Years ago, during his “Defeat by Demoralization” lesson, Keeper Gerone had declared, “Control the emotions, control the man!” Gerone was probably responsible for the depressing ghosts.
The ghost runes were on almost every tree now, faces appearing every few steps.
“Your powers are worthless,” the next whispered and Alaric flinched.
“It’s your fault,” another rasped. “All your fault.”
Alaric clenched his jaw and stared ahead as the whispers surrounded him.
When he passed close to one large tree, a ghost thrust out close to him. Alaric turned toward it and saw his own face looking back at him. A pale, wasted version of himself. His black hair was faded to a lifeless grey, and his skin, far from being tanned from traveling, was bleached a wrinkly bone white. Only his eyes had stayed dark, sinking from a healthy brown to deep, black pits.
Alaric stared, repulsed, at the withered apparition of himself—it was decades older than his forty years. The ghost looked tired, a deep crease furrowed between its brows. Alaric reached up and rubbed his own forehead.
The ghost leaned closer.
“She’s dead,” it whispered.
Guilt stabbed into him, deep and familiar. He shuddered, grabbing the pouch at his neck, his mind flooded with the image of Evangeline’s sunken face.
Alaric slammed his palm against the rune on the trunk.
“Uro!” Pain raced through his hand again. He poured energy into the tree, willing it to burn. The bark smoked as he seared the rune off.
Out of the corner of his eye, pulses of white light appeared along the path ahead of them. He glanced at them, but the distraction had consequences, and the pain flared, arcing up each finger. He gasped and narrowed his focus back to the energy flowing through his palm. The pain receded slightly. The ghost stared a moment longer, then faded away. Alaric dropped his arm, leaving a hand-shaped scorch mark on the trunk where the rune had been.
“She’s dead.”
Alaric’s head snapped forward.
The trees ahead of him were full of ghosts, each a washed-out version of himself.
“Dead… She’s dead… Dead.” The words filled the air.
Alaric clutched the pouch at his neck until he felt the rough stone inside.
A ghost reached toward him. “She’s dead…” Its voice rattled in a long sigh.
Alaric spurred Beast into a gallop, trusting the horse to follow the trail. The whispers clung to them as they ran. Alaric shrank down, hunching his shoulders, wresting his mind away from the memory of his wife’s tired eyes, her pale skin.
The trees ended, and they raced out into a silent swath of grass, running up to the base of an immense cliff.

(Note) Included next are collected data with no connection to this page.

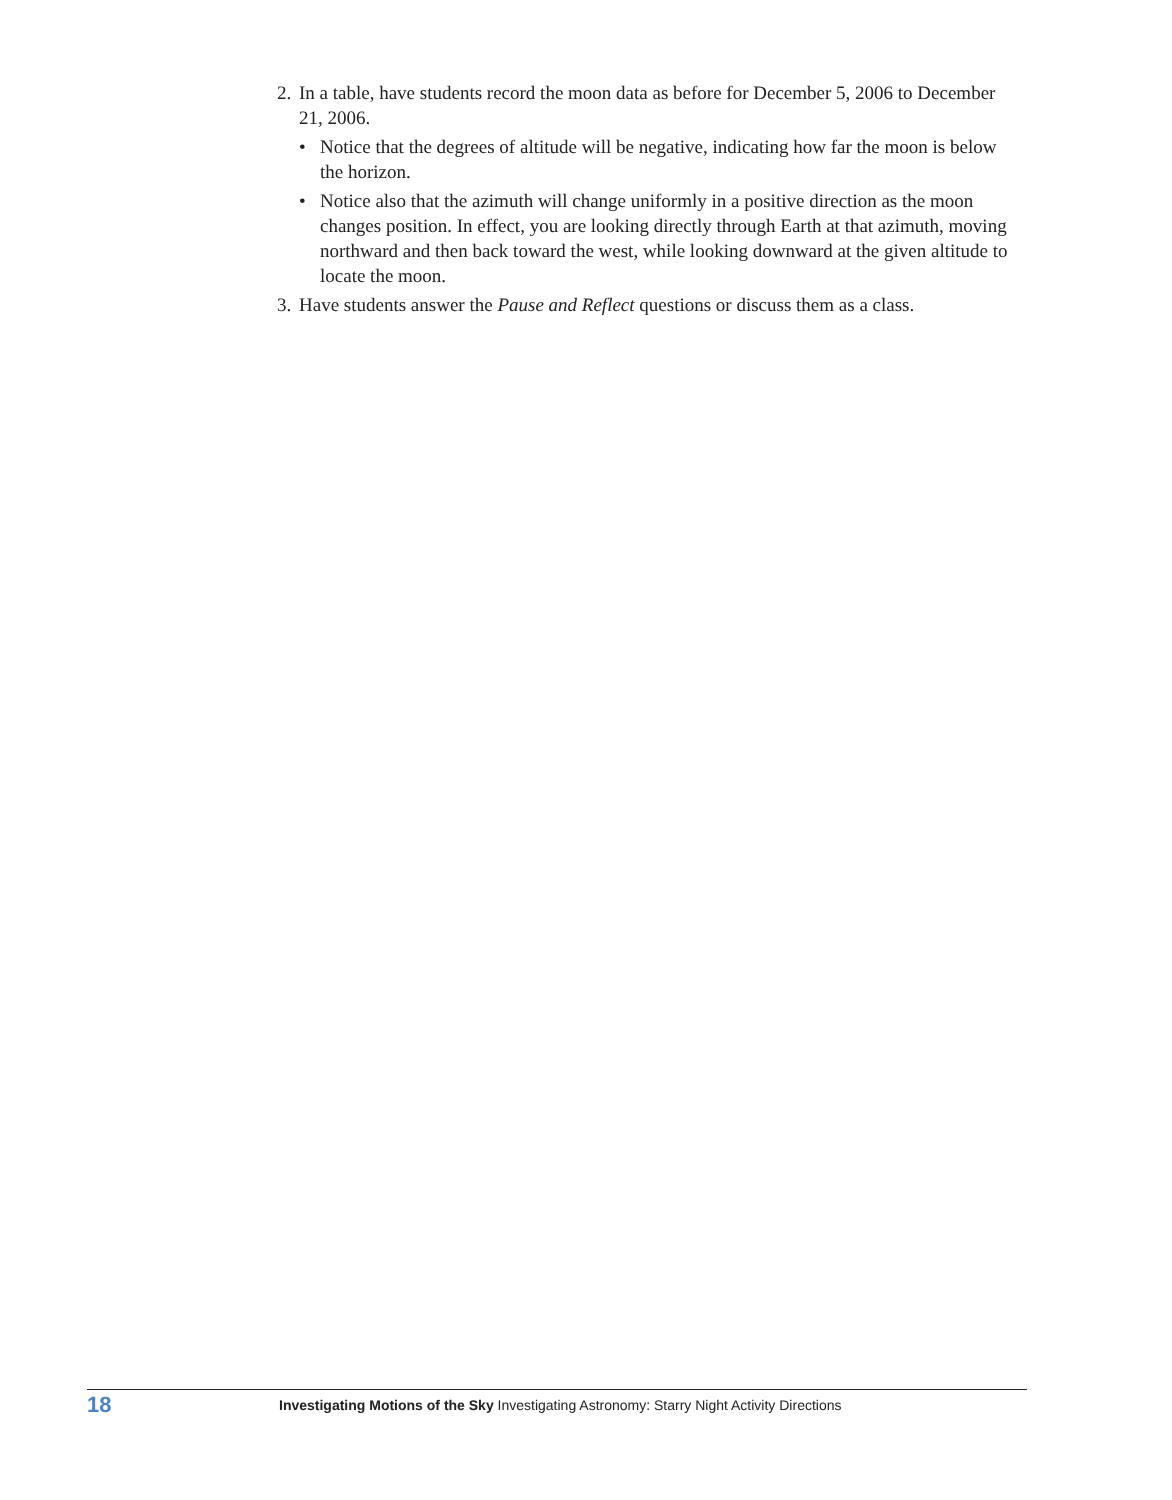2.
In a table, have students record the moon data as before for December 5, 2006 to December 21, 2006.
• Notice that the degrees of altitude will be negative, indicating how far the moon is below the horizon.
• Notice also that the azimuth will change uniformly in a positive direction as the moon changes position. In effect, you are looking directly through Earth at that azimuth, moving northward and then back toward the west, while looking downward at the given altitude to locate the moon.
3.
Have students answer the Pause and Reflect questions or discuss them as a class.
18 Investigating Motions of the Sky Investigating Astronomy: Starry Night Activity Directions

Alaric pulled Beast to a stop, both of them breathing hard. Gripping the saddle, Alaric looked back into the trees. The forest was dark and quiet.
“I take it back,” he said, catching his breath, “the ghosts were worse than the wolves.” He sat in the saddle, pushing back the dread that was enveloping him. She wasn’t dead. The ghosts were just illusions. He’d get the antidote tonight. She’d be fine.
When his heart finally slowed, he gave Beast an exhausted pat on the neck.
“This path used to be a lot easier to follow.”